## What to work on
Reproduce each line of the material exactly, minus any picture.

(Data segment Opens)

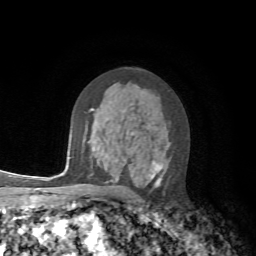
Breast MRI, one axial slice. Slice 40 of 72 in the series (ordered by position). Cropped to one breast. Dynamic contrast-enhanced series, time point 2 of 7 at this slice position (early post-contrast). 1.5 T. TE 4.2 ms, TR 8.7 ms. 2.2 mm slice thickness. 256 × 256 image matrix, field of view 180 × 180 mm. Female patient.
Annotated regions visible in this slice (semi-automatic segmentation, software-assisted and operator-edited):
- enhancing-tissue mask used for the functional tumour volume (all voxels passing the contrast-enhancement thresholds inside the analysis volume; usually the tumour): bounding box [x1, y1, x2, y2] px = [92, 109, 168, 186]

(Data segment Closes)

## Task result
Breast MRI, one axial slice. Slice 40 of 72 in the series (ordered by position). Cropped to one breast. Dynamic contrast-enhanced series, time point 2 of 7 at this slice position (early post-contrast). 1.5 T. TE 4.2 ms, TR 8.7 ms. 2.2 mm slice thickness. 256 × 256 image matrix, field of view 180 × 180 mm. Female patient.
Annotated regions visible in this slice (semi-automatic segmentation, software-assisted and operator-edited):
- enhancing-tissue mask used for the functional tumour volume (all voxels passing the contrast-enhancement thresholds inside the analysis volume; usually the tumour): bounding box [x1, y1, x2, y2] px = [92, 109, 168, 186]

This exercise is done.